DeSantis’s thoroughly Trumpian logic would be that the contagion is being brought in by  outsiders, even though the state already ranks near the top in terms of active Covid-19 cases and the disease is mostly being spread by community transmission. The political motivations aren’t hard to see here. DeSantis is telling his voting base that the problem is just with those wicked people from the Northeast or in South Florida (which is regarded by most people in the rest of the state as virtually a foreign country), and that they can just go on about their business while those sources of contagion are isolated. Of course, this is utter nonsense, but South Florida votes heavily Democratic and the fact that the local economy there is being devastated by shut-downs won’t hurt DeSantis’s popularity. And he can look as if he’s taking action.

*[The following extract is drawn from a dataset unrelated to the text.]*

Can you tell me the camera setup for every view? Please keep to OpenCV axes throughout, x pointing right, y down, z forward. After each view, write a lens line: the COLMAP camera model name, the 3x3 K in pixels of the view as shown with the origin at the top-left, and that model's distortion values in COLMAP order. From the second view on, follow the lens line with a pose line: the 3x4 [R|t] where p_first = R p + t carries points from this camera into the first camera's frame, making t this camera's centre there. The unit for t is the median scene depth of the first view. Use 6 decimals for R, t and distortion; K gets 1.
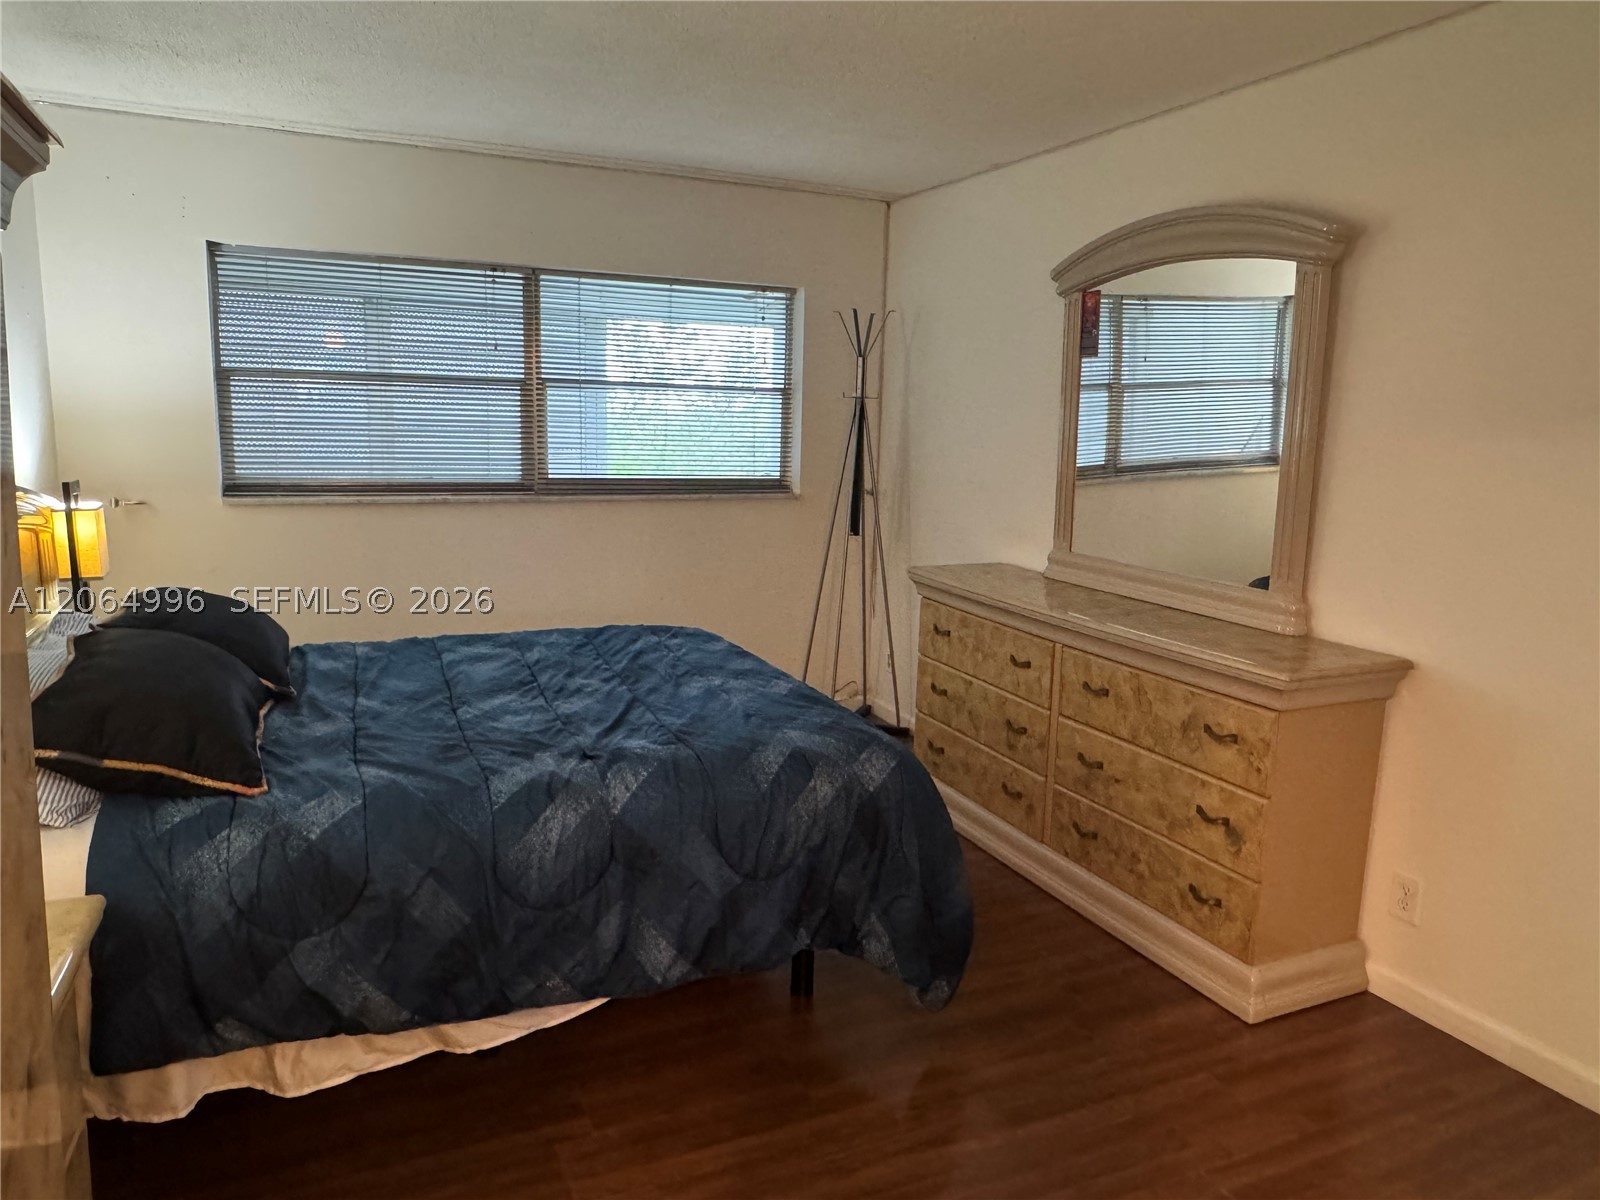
lens RADIAL K [[1080.2, 0, 791.5], [0, 1080.2, 608.0], [0, 0, 1]] dist [-0.006079, 0.007913]
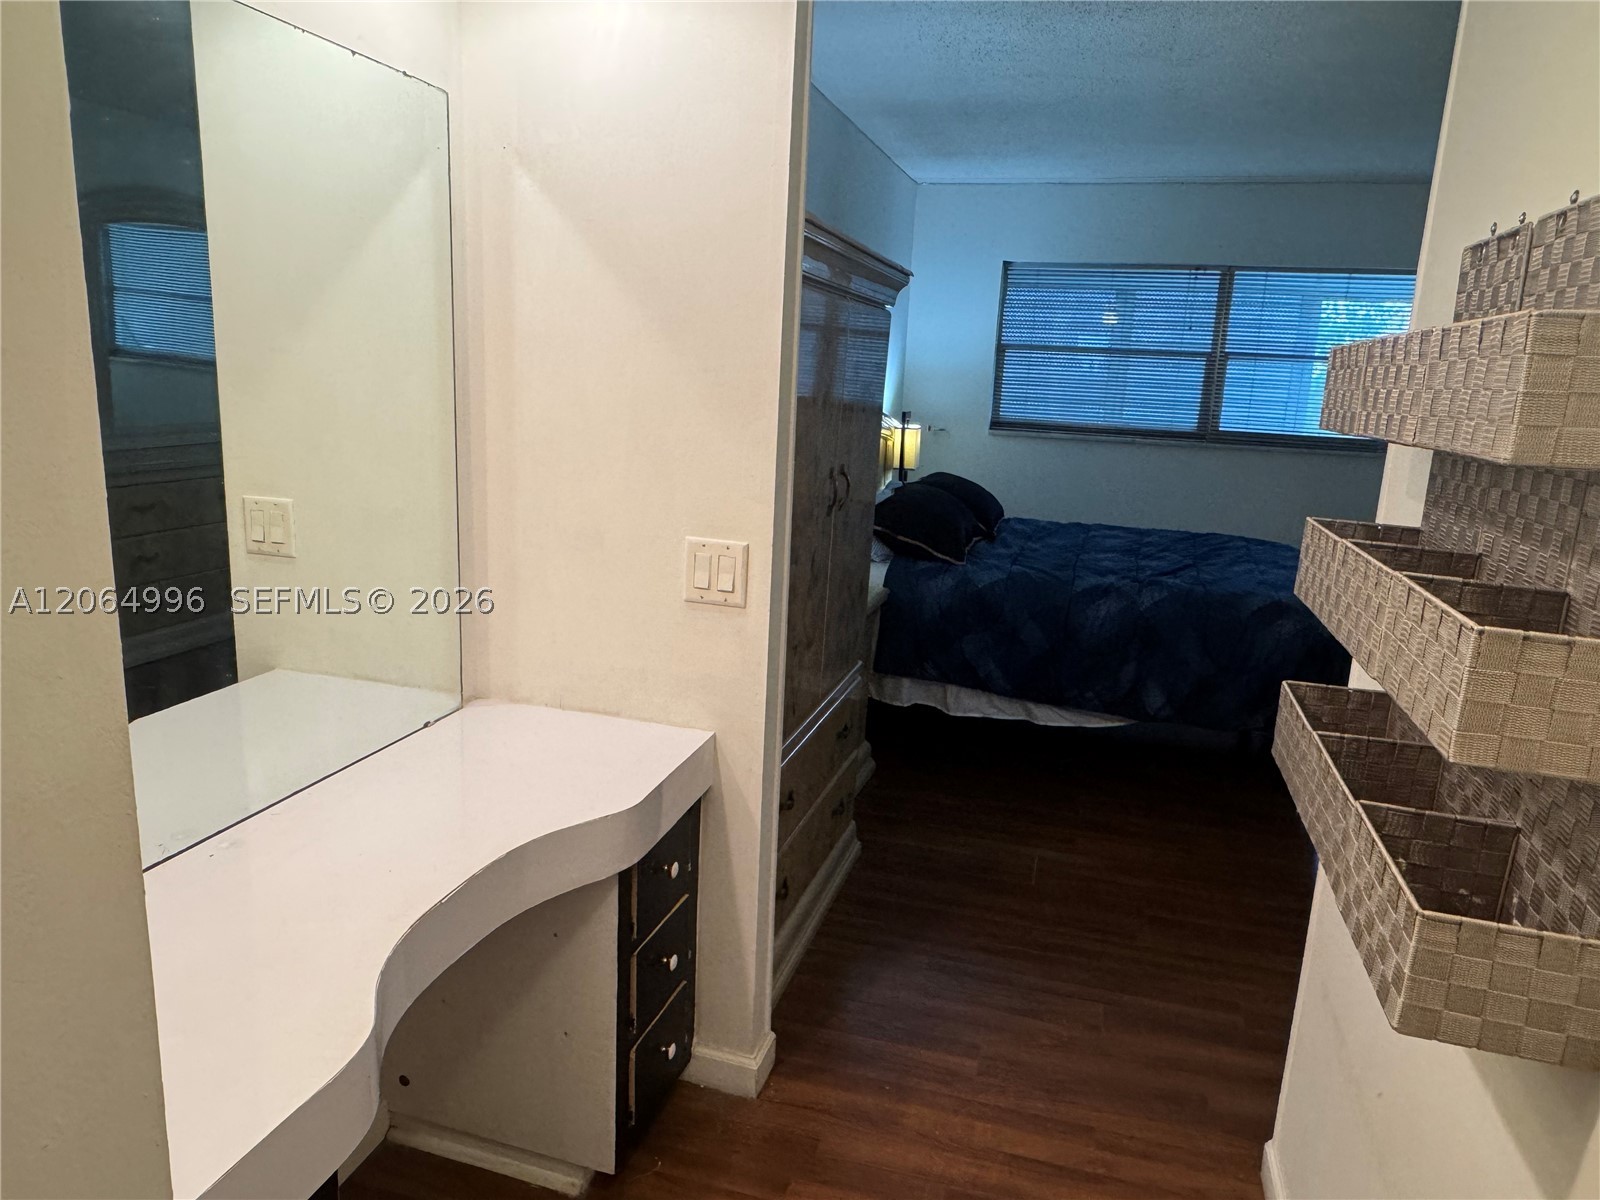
lens RADIAL K [[1080.2, 0, 799.2], [0, 1080.2, 610.5], [0, 0, 1]] dist [-0.006079, 0.007913]
pose [[0.769818, 0.154100, -0.619382, 0.329136], [-0.135347, 0.987760, 0.077531, 0.089698], [0.623748, 0.024147, 0.781252, -0.464077]]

Meanwhile, several large cruise ships with Covid-19 cases aboard are stuck dead in the water because they are not allowed to dock at Florida ports. The Zaandam, owned by the Holland-America Line (a subsidiary of Carnival Cruise Lines, headquartered in Miami) now has 4 dead people on board, and roughly 20% of the 1000 passengers and crew have symptoms or have been diagnosed with Covid-19. DeSantis told Fox News on March 30 that he does not want to have the ship disembark in Florida. “We cannot afford to have people who are not even Floridians dumped into South Florida using up those valuable resources…We view this as a big big problem and we do not want to see people dumped in Southern Florida right now.” Apparently, he’s perfectly willing to have more passengers and crew die on board without medical help.

DeSantis just blocked a well-respected reporter from the Miami Herald and Tampa Bay Times from entry into his daily virus press conference in Tallahassee. Evidently, he didn’t like the criticism he was getting from those publications.

It’s also worth noting that DeSantis, like his predecessor now-Senator Rick Scott, has blocked the extension of Medicaid to low income Floridians under Obamacare. So if they get sick, basically they’re on their own.

It may not be too long before DeSantis’s insouciance about anti-pandemic measures outside of the big metropolitan areas starts to backfire as the virus spreads to his small-town, evangelical, and elderly base. Some churches are still holding large services even in places where gatherings have been limited to 10 or fewer. They evidently think they will be protected by the power of prayer.

But will DeSantis pay a political price for his irresponsibility? Perhaps not. When you’re in a cult, you just believe.